I have two tables. table1 looks like this
date hour data
2010-05-01 3 5
2010-05-02 7 7
2010-05-02 10 8
2010-07-03 18 3
2011-12-09 22 1
2012-05-01 3 0
This is stored as a data.table with key set on date and hour.
I have another table, that looks like this. It's my outages table.
resource date_out date_back
joey 2010-04-30 4:00:00 2010-05-02 8:30:00
billy 2009-04-20 7:00:00 2009-02-02 5:30:00
bob 2011-11-15 12:20:00 2010-12-09 23:00:00
joey 2012-04-28 1:00:00 2012-05-02 17:00:00
I want to add columns to table1 where those columns are the resource from the outages table. I want the values in those columns to be 0 for whenever there isn't an outage and 1 for when there is.
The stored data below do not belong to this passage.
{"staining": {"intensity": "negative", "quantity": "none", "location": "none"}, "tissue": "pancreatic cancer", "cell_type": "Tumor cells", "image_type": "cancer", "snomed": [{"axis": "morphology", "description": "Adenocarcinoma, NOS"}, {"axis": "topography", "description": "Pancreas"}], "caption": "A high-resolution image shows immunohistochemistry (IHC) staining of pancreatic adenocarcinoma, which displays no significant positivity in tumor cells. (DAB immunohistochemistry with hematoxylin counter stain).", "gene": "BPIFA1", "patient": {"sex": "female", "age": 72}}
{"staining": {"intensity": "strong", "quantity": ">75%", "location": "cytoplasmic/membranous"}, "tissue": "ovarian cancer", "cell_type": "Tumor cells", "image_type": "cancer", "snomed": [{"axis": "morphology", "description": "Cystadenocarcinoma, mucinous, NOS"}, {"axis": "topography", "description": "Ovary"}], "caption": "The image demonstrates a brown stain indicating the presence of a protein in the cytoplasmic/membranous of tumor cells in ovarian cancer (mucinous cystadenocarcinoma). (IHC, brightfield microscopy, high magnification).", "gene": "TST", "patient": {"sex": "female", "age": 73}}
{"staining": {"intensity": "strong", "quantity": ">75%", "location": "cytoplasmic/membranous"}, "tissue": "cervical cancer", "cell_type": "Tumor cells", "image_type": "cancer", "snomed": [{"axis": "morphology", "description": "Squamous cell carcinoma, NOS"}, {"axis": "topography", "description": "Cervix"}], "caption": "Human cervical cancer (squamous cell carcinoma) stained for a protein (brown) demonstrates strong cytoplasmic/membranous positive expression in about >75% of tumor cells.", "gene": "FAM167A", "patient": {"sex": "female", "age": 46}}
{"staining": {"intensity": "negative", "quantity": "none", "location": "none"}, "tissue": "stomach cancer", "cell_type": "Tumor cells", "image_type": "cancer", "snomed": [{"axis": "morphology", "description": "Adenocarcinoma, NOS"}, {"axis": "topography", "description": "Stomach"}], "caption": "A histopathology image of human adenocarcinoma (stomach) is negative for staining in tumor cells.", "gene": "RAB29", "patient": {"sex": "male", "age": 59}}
The result for this example should be.
date hour data joey billy bob
2010-05-01 3 5 1 0 0
2010-05-02 7 7 1 0 0
2010-05-02 10 8 0 0 0
2010-07-03 18 3 0 0 0
2011-12-09 22 1 0 0 1
2012-05-01 3 0 1 0 0
In actuality my table1 has about 2500 rows and my outages table has 19000. The only way I could think to do this is to loop through each row of the outages table and then insert 1s into table1 in the correct places. My code relies on table1 being in order so at least it doesn't have to scan 100% of that table for every row of outages. However the below takes over 4 hours for my data.
for (out in 1:length(outages$resource)) {
a<-as.character(outages[out]$resource)
#if column doesn't exist then create it
if (a %in% colnames(table1)==FALSE) {
table1$new<-0
setnames(table1, "new", a)
}
midpoint<-round(length(table1$date)/2,0)
if (table1$date[midpoint]+table1$hour[midpoint]*60*60>=outages[out]$due_out && table1$date[midpoint]+table1$hour[midpoint]*60*60<=outages [out]$due_back)
{
while(table1$date[midpoint]+table1$hour[midpoint]*60*60>=outages[out]$due_out && midpoint>=1 && midpoint<=length(table1$date)) {
table1[midpoint,a:=1,with=FALSE]
midpoint<-midpoint-1
}
midpoint<-round(length(table1$date)/2,0)
while(table1$date[midpoint]+table1$hour[midpoint]*60*60<=outages[out]$due_back && midpoint>=1 && midpoint<=length(table1$date)) {
table1[midpoint,a:=1,with=FALSE]
midpoint<-midpoint+1
}
} else {
if (table1$date[midpoint]+table1$hour[midpoint]*60*60>outages[out]$due_back) {
while(table1$date[midpoint]+table1$hour[midpoint]*60*60>outages[out]$due_back && midpoint>=1 && midpoint<=length(table1$date)) {
midpoint<-midpoint-1
}
while(table1$date[midpoint]+table1$hour[midpoint]*60*60>=outages[out]$due_out && midpoint>=1 && midpoint<=length(table1$date)) {
table1[midpoint,a:=1,with=FALSE]
midpoint<-midpoint-1
}
}
midpoint<-round(length(table1$date)/2,0)
if (table1$date[midpoint]+table1$hour[midpoint]*60*60<outages[out]$due_out) {
while(table1$date[midpoint]+table1$hour[midpoint]*60*60<outages[out]$due_out && midpoint>=1 && midpoint<=length(table1$date)) {
midpoint<-midpoint+1
}
while(table1$date[midpoint]+table1$hour[midpoint]*60*60<=outages[out]$due_back && midpoint>=1 && midpoint<=length(table1$date)) {
table1[midpoint,a:=1,with=FALSE]
midpoint<-midpoint+1
}
}
}
if (sum(table1[,a,with=FALSE])==0) {
table1[,a:=NULL,with=FALSE]
}
}
To quote everybody's favorite infomercial line "There's got to be a better way".